Collected data:
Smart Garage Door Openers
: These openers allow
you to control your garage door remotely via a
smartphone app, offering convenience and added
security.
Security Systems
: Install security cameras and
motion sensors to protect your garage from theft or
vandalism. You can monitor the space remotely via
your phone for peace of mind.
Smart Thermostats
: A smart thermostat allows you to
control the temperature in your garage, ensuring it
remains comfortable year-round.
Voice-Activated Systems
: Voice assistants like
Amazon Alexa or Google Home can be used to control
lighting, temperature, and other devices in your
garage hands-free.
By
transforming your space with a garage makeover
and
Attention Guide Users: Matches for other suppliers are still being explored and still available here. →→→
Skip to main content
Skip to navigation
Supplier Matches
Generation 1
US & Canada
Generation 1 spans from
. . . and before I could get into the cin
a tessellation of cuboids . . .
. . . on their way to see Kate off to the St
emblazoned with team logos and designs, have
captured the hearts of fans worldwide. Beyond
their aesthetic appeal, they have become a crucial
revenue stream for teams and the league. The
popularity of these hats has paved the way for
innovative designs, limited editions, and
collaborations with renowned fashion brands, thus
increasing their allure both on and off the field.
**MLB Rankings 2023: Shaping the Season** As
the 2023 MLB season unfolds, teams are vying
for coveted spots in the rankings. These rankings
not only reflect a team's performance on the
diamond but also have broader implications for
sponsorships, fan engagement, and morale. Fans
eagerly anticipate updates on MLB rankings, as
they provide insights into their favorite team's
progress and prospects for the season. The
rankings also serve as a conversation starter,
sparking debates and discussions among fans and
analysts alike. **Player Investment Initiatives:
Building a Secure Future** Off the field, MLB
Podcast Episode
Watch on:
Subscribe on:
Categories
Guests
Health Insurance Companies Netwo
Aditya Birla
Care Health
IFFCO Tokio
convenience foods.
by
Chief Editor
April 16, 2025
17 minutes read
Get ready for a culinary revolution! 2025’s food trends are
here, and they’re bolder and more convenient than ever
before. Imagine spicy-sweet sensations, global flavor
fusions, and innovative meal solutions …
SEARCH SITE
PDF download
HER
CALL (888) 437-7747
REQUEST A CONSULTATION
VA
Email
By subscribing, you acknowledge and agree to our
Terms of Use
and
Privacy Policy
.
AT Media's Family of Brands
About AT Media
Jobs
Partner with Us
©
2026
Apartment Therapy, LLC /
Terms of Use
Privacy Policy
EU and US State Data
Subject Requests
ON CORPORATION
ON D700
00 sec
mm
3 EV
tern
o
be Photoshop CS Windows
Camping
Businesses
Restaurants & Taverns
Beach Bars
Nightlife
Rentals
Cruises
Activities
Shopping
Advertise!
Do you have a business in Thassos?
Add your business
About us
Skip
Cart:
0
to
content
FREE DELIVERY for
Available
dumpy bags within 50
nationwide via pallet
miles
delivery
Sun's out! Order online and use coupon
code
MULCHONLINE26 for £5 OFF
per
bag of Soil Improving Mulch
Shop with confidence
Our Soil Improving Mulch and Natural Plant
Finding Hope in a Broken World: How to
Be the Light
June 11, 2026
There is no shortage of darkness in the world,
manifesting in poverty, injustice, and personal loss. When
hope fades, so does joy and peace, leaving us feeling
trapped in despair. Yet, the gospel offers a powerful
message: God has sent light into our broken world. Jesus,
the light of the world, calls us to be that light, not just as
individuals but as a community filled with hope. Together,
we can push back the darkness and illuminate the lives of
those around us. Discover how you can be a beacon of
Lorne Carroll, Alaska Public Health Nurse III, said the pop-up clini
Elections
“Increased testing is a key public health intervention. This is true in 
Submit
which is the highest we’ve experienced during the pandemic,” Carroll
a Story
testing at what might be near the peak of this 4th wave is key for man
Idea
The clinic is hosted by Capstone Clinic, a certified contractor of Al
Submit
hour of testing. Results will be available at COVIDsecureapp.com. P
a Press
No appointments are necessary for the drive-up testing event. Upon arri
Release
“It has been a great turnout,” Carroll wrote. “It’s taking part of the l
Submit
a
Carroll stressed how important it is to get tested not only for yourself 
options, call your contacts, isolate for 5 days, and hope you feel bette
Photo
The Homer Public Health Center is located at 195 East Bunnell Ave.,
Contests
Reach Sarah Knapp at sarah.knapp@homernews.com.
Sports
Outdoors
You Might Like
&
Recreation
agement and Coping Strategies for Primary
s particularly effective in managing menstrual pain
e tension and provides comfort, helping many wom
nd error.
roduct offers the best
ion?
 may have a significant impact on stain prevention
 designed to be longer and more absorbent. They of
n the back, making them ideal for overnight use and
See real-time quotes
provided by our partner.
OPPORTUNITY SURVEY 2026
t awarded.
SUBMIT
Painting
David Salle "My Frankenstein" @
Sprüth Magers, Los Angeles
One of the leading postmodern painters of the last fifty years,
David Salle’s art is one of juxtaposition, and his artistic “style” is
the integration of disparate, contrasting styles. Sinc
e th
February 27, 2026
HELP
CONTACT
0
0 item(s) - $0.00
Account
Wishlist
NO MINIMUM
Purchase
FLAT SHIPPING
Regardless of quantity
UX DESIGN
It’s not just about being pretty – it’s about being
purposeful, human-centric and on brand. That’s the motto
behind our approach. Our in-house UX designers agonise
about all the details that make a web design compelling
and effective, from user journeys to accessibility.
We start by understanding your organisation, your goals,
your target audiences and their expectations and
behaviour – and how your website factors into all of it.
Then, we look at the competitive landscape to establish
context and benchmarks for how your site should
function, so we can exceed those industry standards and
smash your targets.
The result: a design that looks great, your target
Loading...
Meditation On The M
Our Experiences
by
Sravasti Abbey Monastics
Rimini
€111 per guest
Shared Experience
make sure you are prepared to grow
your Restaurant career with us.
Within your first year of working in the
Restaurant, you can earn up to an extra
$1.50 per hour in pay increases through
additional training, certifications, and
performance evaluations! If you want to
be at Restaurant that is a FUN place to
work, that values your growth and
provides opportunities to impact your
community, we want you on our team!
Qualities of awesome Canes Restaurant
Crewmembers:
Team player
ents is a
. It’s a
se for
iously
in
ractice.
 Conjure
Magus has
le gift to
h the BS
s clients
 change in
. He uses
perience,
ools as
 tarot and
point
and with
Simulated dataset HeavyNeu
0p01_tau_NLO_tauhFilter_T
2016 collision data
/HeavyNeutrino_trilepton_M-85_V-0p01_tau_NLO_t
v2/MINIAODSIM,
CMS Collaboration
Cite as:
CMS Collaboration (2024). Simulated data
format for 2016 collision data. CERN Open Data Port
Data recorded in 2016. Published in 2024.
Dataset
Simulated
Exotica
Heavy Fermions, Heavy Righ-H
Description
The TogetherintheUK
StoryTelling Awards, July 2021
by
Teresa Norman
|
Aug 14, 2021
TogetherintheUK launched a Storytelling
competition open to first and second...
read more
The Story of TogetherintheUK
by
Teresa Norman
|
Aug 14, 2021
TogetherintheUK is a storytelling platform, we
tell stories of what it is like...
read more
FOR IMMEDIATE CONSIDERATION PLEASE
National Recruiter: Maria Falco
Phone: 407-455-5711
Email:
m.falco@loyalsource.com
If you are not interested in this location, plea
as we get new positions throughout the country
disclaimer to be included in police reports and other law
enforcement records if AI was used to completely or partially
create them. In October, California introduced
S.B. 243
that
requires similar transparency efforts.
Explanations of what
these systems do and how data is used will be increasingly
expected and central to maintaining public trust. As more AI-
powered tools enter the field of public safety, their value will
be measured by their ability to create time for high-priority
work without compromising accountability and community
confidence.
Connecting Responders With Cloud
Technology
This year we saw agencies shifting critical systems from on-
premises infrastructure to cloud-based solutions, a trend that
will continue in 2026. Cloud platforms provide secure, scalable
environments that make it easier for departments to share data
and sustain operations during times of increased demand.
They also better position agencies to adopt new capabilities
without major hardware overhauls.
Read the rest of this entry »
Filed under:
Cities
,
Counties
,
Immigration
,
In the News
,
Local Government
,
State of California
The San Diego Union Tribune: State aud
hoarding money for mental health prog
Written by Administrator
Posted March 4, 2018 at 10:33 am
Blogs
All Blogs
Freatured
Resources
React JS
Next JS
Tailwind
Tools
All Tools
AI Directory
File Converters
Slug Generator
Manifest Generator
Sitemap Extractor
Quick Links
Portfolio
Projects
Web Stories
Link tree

» Exercise requirements:
Repeat each line of the data above, exactly as it appears, from the first through the line that contains "for coveted spots".

» Finished task:
Smart Garage Door Openers
: These openers allow
you to control your garage door remotely via a
smartphone app, offering convenience and added
security.
Security Systems
: Install security cameras and
motion sensors to protect your garage from theft or
vandalism. You can monitor the space remotely via
your phone for peace of mind.
Smart Thermostats
: A smart thermostat allows you to
control the temperature in your garage, ensuring it
remains comfortable year-round.
Voice-Activated Systems
: Voice assistants like
Amazon Alexa or Google Home can be used to control
lighting, temperature, and other devices in your
garage hands-free.
By
transforming your space with a garage makeover
and
Attention Guide Users: Matches for other suppliers are still being explored and still available here. →→→
Skip to main content
Skip to navigation
Supplier Matches
Generation 1
US & Canada
Generation 1 spans from
. . . and before I could get into the cin
a tessellation of cuboids . . .
. . . on their way to see Kate off to the St
emblazoned with team logos and designs, have
captured the hearts of fans worldwide. Beyond
their aesthetic appeal, they have become a crucial
revenue stream for teams and the league. The
popularity of these hats has paved the way for
innovative designs, limited editions, and
collaborations with renowned fashion brands, thus
increasing their allure both on and off the field.
**MLB Rankings 2023: Shaping the Season** As
the 2023 MLB season unfolds, teams are vying
for coveted spots in the rankings. These rankings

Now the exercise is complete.